Seperti aktifis pendahulunya, antara lain Nabawiyah Musa (Mesir), Nazhirah Zainuddin (Aleppo, Irak), Fatimah Mernisi (Maroko), Laela Ahmad (Kairo), Aminah Wadud Muhsin (Amerika), Asma Barlas (Pakistan), Taher Haddad (Tunisia) dan lain-lain, Asma Murabit, menggugat dan melancarkan kritik tajam dan hampir menyeluruh pandangan-pandangan keagamaan tradisional atau konservatif yang mendiskriminasi perempuan, sebagaimana yang ditulis dalam kitab-kitab mereka, baik Tafsir maupun Fiqh. Ia menuntut pembebasan kaum perempuan dari belenggu tafsir para ahli fiqh yang merendahkan kaum perempuan untuk kembali kepada Al-Qur’an dan visi Islam. Kitab suci Al-Qur’an tidak pernah mensubordinasi manusia atas dasar jenis kelamin, dan atas dasar identitas primordial apapun.

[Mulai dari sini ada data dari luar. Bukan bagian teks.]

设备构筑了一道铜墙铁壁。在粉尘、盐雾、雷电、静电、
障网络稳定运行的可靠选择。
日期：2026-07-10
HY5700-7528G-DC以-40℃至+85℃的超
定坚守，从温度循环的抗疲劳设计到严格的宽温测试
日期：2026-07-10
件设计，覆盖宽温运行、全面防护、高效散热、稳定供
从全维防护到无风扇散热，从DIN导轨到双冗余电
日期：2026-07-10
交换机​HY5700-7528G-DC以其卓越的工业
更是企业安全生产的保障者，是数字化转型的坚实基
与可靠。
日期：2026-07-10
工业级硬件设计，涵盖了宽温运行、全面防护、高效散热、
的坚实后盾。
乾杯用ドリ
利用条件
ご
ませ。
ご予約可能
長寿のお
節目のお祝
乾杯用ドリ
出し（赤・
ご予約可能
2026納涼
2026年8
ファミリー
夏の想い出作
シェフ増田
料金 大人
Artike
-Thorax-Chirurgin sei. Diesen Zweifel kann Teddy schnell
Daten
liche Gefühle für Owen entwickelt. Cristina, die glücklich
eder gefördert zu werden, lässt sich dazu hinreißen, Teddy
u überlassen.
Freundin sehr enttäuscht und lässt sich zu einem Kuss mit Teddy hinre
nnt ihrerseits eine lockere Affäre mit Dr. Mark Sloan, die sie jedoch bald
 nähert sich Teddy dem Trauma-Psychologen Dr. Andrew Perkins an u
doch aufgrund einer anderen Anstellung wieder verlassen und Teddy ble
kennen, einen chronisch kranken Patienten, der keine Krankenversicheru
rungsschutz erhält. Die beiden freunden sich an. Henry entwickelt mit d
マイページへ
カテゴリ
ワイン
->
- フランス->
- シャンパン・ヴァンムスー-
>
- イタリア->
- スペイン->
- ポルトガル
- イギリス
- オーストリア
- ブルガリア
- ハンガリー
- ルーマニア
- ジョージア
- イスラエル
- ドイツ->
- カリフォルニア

Adalah menarik saat Asma mendiskusikan cukup panjang lebar dua terma krusial sekaligus kata kunci yang menjadi pangkal dari problem ketimpangan relasi laki-laki dan perempuan tersebut. Yaitu “Qiwamah” dan “Wilayah”. Ia mengkritisi secara tajam pandangan-pandangan para penafsir klasik dan modern atas dua terma tersebut. Para penafsir itu menurutnya masih terus mempertahankan pendapatnya bahwa laki-laki harus menjadi kepala keluarga, sebagaiman secara eksplisit disebutkan Al-Qur’an, surah Al-Nisa, 34. Baginya pandangan ini bertentangan dengan teks-teks al-Qur’an yang lain tentang kesetaraan laki-laki dan perempuan sebagaimana antara lain dalam Q.S. Al-Hujurat, 13, Q.S. Al-Nisa, 1, Q.S. Al-A’raf, 189, dan masih banyak lagi. Lebih jauh dari itu adalah bertentangan dengan prinsip Tauhid dan Keadilan.
Pandangan-pandangan Asma yang kritikal, progresif dan transformatif, sebagaimana diungkap dalam buku ini dan buku-bukunya yang lain telah memunculkan kontroversi di kalangan sejumlah ahli agama di negaranya. Banyak pihak yang menentang pendapat-pendapat nya yang distigma sebagai “liberal”. Ia banyak mendapat stigma pejoratif dan tekanan-tekanan psikologis. Tetapi dalam waktu yang sama juga pujian dari sebagian orang. tetapi juga penghargaan sebagai perempuan Aktifis Sosial Arab tahun 2013.